BankThink

Today’s Mortgage Reform Could Become Tomorrow’s Redlining

"Those who cannot remember the past are condemned to repeat it," George Santayana famously said. This premise holds true in the context of national mortgage market reform, especially as it pertains to underserved communities of color.

There are three serious reform proposals on the table: one from the Obama Administration, legislation co-sponsored by Senators Corker and Warner, and the PATH Act sponsored by Rep. Jeb Hensarling in the House. All three proposals share a surprising lack of forethought towards people of color, despite the fact that today we play an important role in the housing market that will continue to grow in significance in the coming decades. We know that people of color will be the majority population by 2040, but what we do not yet know is the kind of impact these proposed reforms will have on our communities. Will mortgage reform rectify past discriminatory practices? Will it close the gap between white and nonwhite rates of homeownership? If our communities and their unique needs are left out of this important discussion, today's mortgage reform could become tomorrow's redlining.

As Santayana recommended, it is important to keep in mind how our system of housing finance came to be. Prior to the Great Depression, the mortgage market was completely private, and the common 30-year, fixed-rate home loan did not exist. Most loans had five to ten year terms, variable interest rates, and a required down payment of at least 50%. At the height of the Depression, one in two homes was in default and housing starts had dropped 90% from their peak in the 1920s. In response, the Roosevelt Administration created the Federal Housing Administration to bring stability and confidence back to the market. In 1938 Fannie Mae was created to increase mortgage liquidity, and a few years later the Veterans Administration (the predecessor to today's Department of Veterans Affairs) made guarantees available for zero down payment loans to returning veterans. Thanks to these efforts, homeownership rates between 1940 and 1960 rose by half to 60%, and an entire generation moved from urban working class to suburban, middle class homeowners.

Disappointingly, this massive government intervention did not benefit all Americans. At its inception, the FHA used color-coded maps to determine areas of a city in which it would make its loan products available; nonwhite neighborhoods were usually outlined in red as "too risky"—a process known as "redlining." The VA left the management of its mortgage program up to the states, which at the time were notorious for denying black and Latino servicemen.

After anti-discrimination laws were passed in the 1960s and 1970s, predatory lending became one of the primary problems facing homeowners of color. Banking deregulation in the 1990s, coupled with a global glut of capital in the early 2000s, led to a surge in subprime lending that concentrated in communities of color. In 2006, black and Latino families were almost three times more likely than white families to be denied a prime rate mortgage, but more than two times as likely to receive a high-cost subprime loan, even when they had similar income and credit profiles.

Due to past discrimination and more recent predatory lending, barely more than four out of ten black and Latino families owned their own homes in 2012, compared to seven out of ten white families. The homeownership gap has, in turn, led to a racial wealth gap where for every dollar held by a white family, families of color have only 15 cents. Martin Luther King, Jr.'s words remind us, we should no more accept economic injustice than we do racial prejudice.

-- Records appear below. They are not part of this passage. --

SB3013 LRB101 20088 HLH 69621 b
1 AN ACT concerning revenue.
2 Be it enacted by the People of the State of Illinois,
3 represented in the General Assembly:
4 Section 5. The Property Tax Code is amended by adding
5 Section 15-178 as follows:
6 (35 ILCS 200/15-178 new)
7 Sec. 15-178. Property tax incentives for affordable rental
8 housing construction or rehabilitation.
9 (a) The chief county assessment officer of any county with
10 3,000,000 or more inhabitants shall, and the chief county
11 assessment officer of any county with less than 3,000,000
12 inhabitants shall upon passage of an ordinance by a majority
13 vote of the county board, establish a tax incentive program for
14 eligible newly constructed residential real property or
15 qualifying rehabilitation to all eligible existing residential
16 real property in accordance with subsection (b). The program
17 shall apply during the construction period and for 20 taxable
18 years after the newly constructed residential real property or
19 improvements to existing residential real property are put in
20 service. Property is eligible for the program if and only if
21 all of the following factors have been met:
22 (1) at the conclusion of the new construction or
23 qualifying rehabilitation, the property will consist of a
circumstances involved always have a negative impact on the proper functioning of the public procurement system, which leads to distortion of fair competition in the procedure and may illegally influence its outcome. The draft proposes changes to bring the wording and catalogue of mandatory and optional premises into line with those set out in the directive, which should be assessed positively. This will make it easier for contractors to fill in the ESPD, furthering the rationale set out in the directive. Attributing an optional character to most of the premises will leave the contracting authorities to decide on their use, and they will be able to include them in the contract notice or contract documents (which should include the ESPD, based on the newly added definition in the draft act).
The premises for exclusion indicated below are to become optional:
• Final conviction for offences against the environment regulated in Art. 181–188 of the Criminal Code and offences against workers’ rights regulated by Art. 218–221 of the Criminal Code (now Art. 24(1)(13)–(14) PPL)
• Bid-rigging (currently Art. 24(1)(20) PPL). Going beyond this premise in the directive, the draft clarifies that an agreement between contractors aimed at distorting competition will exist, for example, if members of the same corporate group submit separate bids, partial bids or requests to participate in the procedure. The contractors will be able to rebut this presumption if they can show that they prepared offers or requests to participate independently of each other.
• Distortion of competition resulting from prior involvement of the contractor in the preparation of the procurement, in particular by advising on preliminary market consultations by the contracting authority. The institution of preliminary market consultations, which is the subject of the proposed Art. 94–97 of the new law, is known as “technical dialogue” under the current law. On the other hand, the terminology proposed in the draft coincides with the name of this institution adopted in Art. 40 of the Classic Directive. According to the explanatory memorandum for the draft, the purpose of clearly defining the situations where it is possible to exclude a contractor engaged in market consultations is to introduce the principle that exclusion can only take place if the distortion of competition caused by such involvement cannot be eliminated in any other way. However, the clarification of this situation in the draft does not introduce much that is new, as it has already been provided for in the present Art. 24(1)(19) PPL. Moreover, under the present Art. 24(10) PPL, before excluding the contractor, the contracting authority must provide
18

Mortgage reform and the homeownership gap are incredibly complex issues, but low-hanging fruit does exist that can be picked immediately.

First, we recommend that the Congressional Research Service conduct an in-depth study on the three major proposals to ascertain what their impacts could be on homebuyers of color. We will be meeting with members of Congress this fall to request just that.

Second, leaders in Congress should hold bipartisan hearings to discuss the study's findings. Even informal fact-finding hearings would be an improvement over the current silence.

Lastly, we call on President Obama and leaders in Congress to sit down with representatives from community organizations, faith groups, and ethnic business chambers to discuss the creation of a Marshall Plan for building wealth in underserved communities of color. This discussion would encompass not just homeownership, but access to small business loans, affordable housing, and access to credit.

Our nation is counting on the for-sale housing market to finally bring us out of the Great Recession; housing reform failure could derail the recovery that seems to be picking up steam every day. We know that open and honest discussion today will result in a better, more equitable future for all Americans tomorrow.

John Gamboa is the president of California Community Builders, a nonprofit housing think tank and developer, and a cofounder and former executive director of the Greenlining Institute. George Dean is the president and CEO of the Greater Phoenix Urban League.